Arthur Lismer

Arthur Lismer

Sand Lake Algoma, ca. 1920
Oil On Panel
9 x 12 inches


Arthur Lismer 27 June 1885 – 23 March 1969 was an English-born Canadian painter and member of the Group of Seven. At age 13 he apprenticed at a photo-engraving company. He was awarded a scholarship, and used this time to take evening classes at the Sheffield School of Arts from 1898 until 1905. In 1905, he moved to Antwerp, Belgium, where he studied art at the Academie Royale.

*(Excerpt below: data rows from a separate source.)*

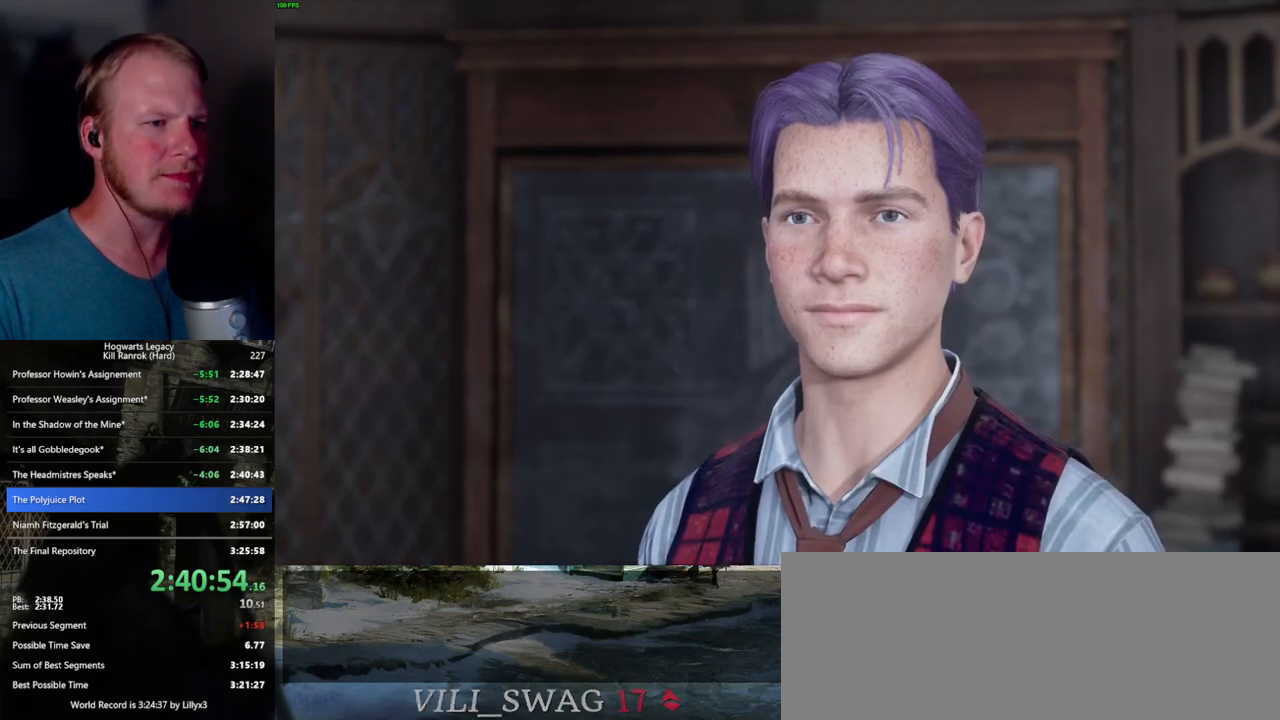
{"keys": [], "mouse": [], "events": [[84, "q", "down"], [100, "space", "down"], [150, "q", "up"], [150, "space", "up"], [217, "mouse_wheel", "down"], [250, "mouse_wheel", "up"], [250, "q", "down"], [250, "space", "down"], [284, "mouse_wheel", "down"], [300, "mouse_wheel", "up"], [300, "q", "up"], [317, "space", "up"], [400, "q", "down"], [400, "space", "down"], [467, "q", "up"], [467, "space", "up"]]}
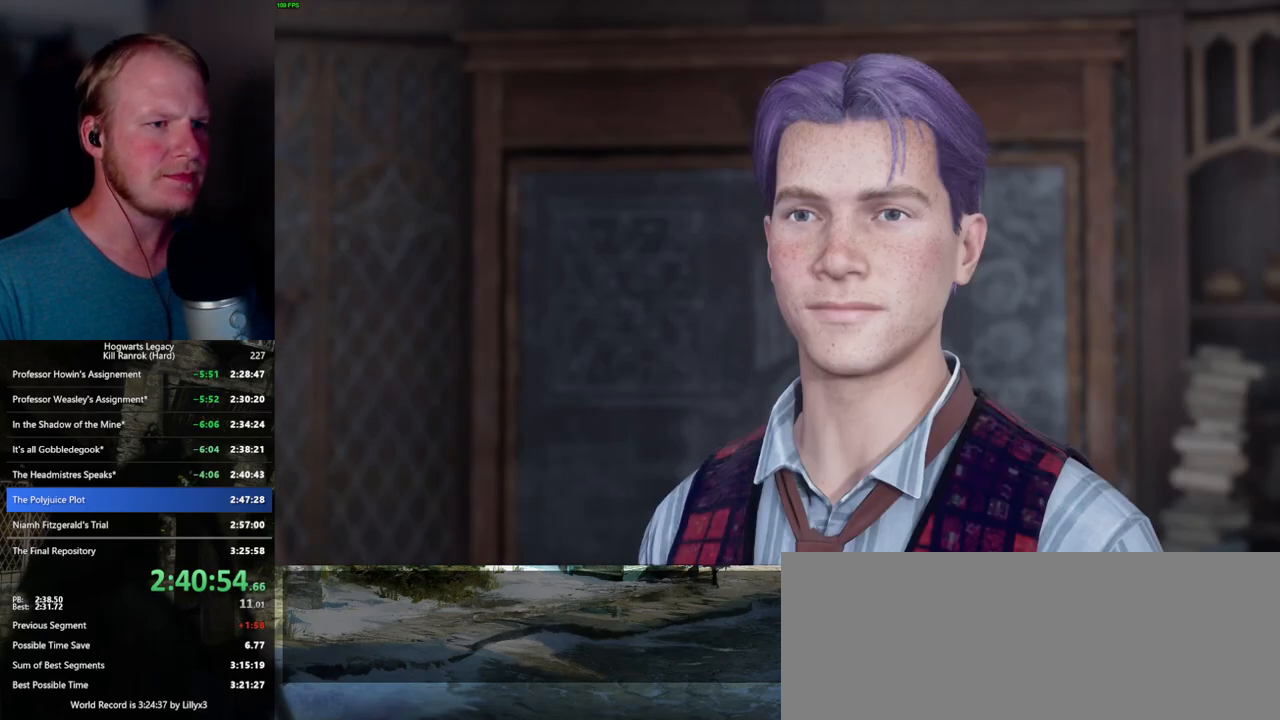
{"keys": [], "mouse": ["wheel"], "events": [[17, "mouse_wheel", "down"], [50, "mouse_wheel", "up"], [50, "q", "down"], [67, "space", "down"], [84, "mouse_wheel", "down"], [134, "mouse_wheel", "up"], [134, "q", "up"], [134, "space", "up"], [217, "q", "down"], [234, "space", "down"], [284, "q", "up"], [284, "space", "up"], [367, "q", "down"], [384, "space", "down"], [400, "mouse_wheel", "down"], [434, "q", "up"], [434, "space", "up"]]}
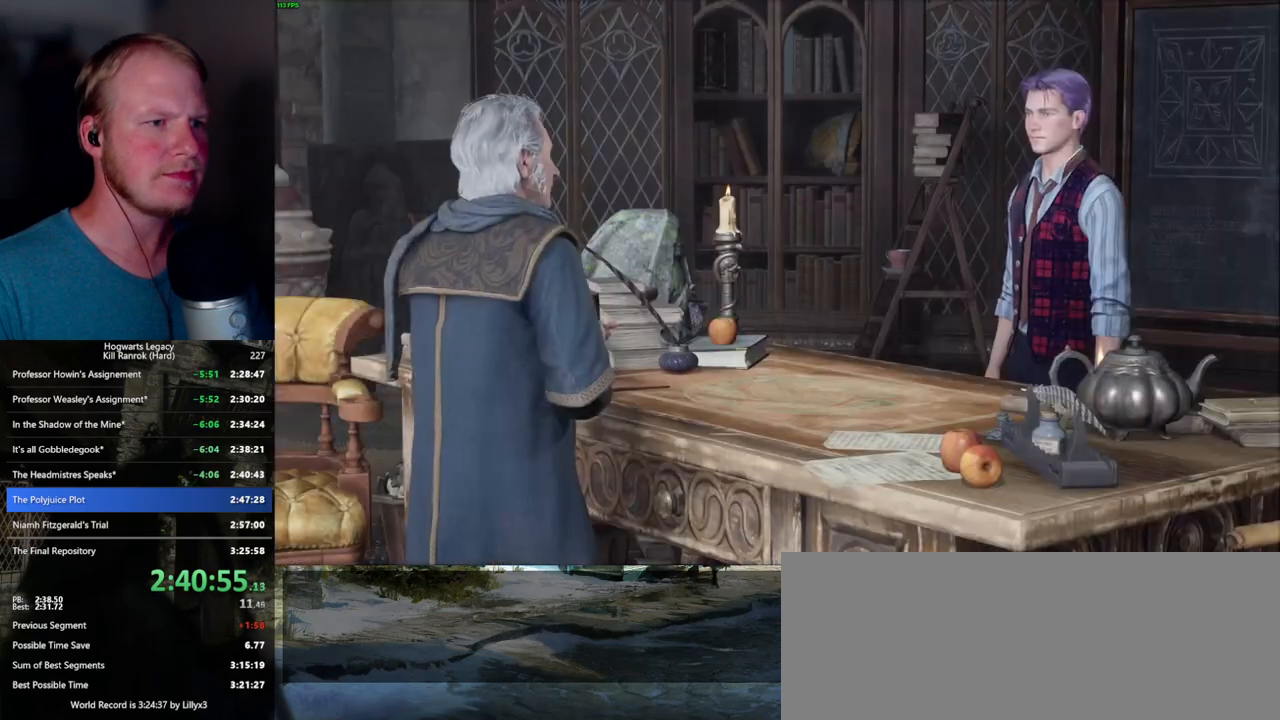
{"keys": ["q", "space"], "mouse": [], "events": [[17, "mouse_wheel", "up"], [17, "q", "down"], [34, "space", "down"], [84, "q", "up"], [84, "space", "up"], [167, "q", "down"], [184, "space", "down"], [234, "space", "up"], [250, "q", "up"], [267, "mouse_wheel", "down"], [317, "mouse_wheel", "up"], [317, "q", "down"], [334, "space", "down"], [350, "mouse_wheel", "down"], [400, "mouse_wheel", "up"], [400, "space", "up"], [417, "q", "up"], [450, "q", "down"], [500, "space", "down"]]}
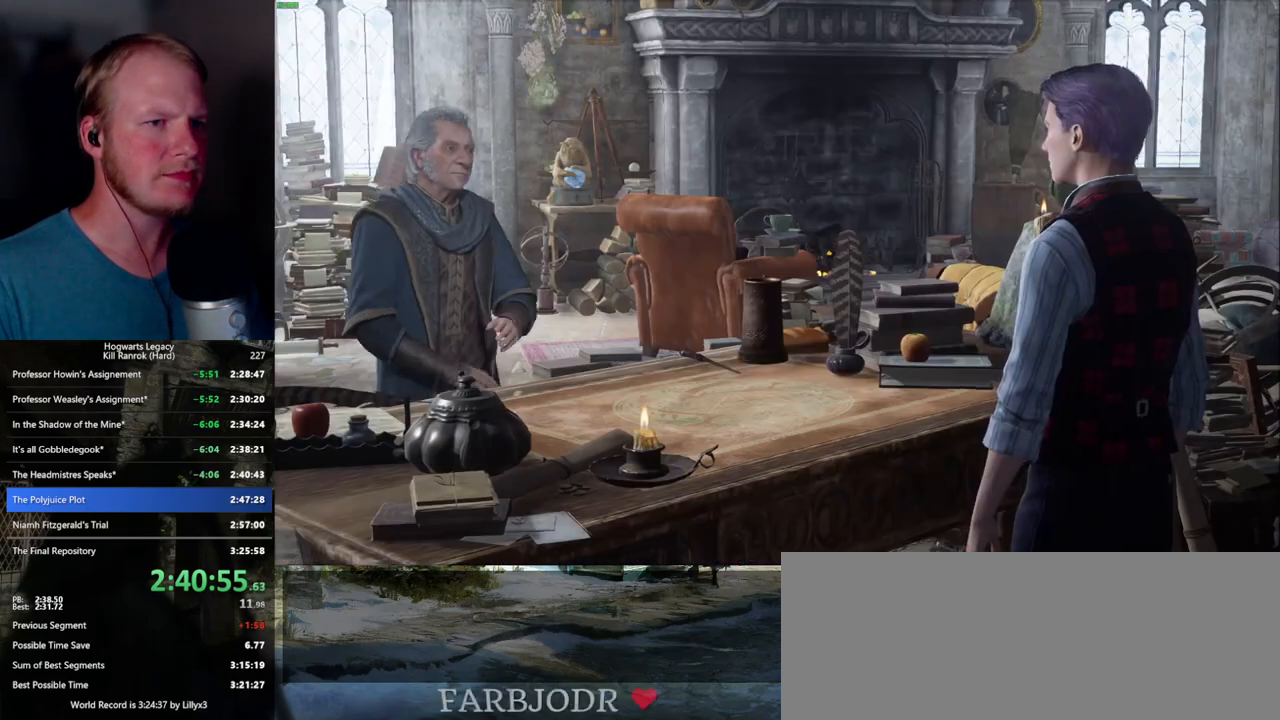
{"keys": ["q", "space"], "mouse": ["wheel"], "events": [[50, "q", "up"], [50, "space", "up"], [117, "mouse_wheel", "down"], [134, "mouse_wheel", "up"], [134, "q", "down"], [150, "space", "down"], [167, "mouse_wheel", "down"], [200, "mouse_wheel", "up"], [200, "q", "up"], [200, "space", "up"], [217, "mouse_wheel", "down"], [284, "mouse_wheel", "up"], [300, "q", "down"], [317, "space", "down"], [367, "q", "up"], [367, "space", "up"], [450, "q", "down"], [467, "space", "down"], [484, "mouse_wheel", "down"]]}
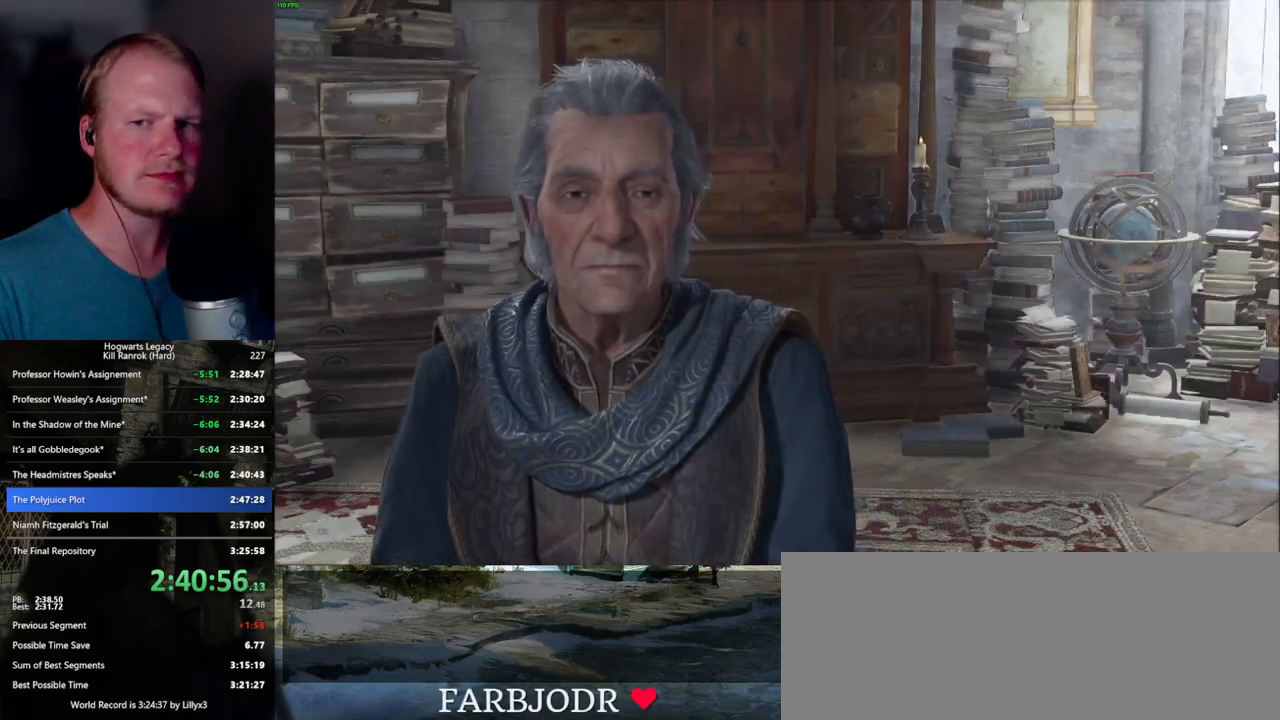
{"keys": [], "mouse": [], "events": [[34, "q", "up"], [34, "space", "up"], [117, "mouse_wheel", "up"], [117, "q", "down"], [134, "space", "down"], [184, "q", "up"], [184, "space", "up"], [267, "q", "down"], [284, "space", "down"], [350, "q", "up"], [350, "space", "up"], [367, "mouse_wheel", "down"], [434, "mouse_wheel", "up"], [434, "q", "down"], [450, "space", "down"], [467, "mouse_wheel", "down"], [500, "mouse_wheel", "up"], [500, "q", "up"], [500, "space", "up"]]}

Lismer immigrated to Canada in 1911, settled in Toronto, Ontario and took a job with Grip Ltd. – a satirical magazine. The collaboration of four artists at Grip gradually evolved into the Group of Seven, the famous Canadian art movement known for its portrayals of North American wilderness. Another artist also associated with the group was Tom Thomson, although technically he died before the group formed. He also worked with the cadre at Grip.

Arthur Lismer’s style was influenced by his pre-Canadian experience (primarily in Antwerp), where he found the Barbizon and post-impressionist movements a key inspiration. Collaborating with the group of artists who would, in 1919, become the Group of Seven, Lismer exhibited the characteristic organic style, and spiritual connection with the landscape that would embody that group’s work.

During the Centennial of the City of Toronto, in 1934, Lismer was on the Pictures Committee. In 1967, he was made a Companion of the Order of Canada. Lismer died on March 23, 1969 in Montreal, Quebec and was buried alongside other members of the Original Seven at the McMichael Gallery Grounds.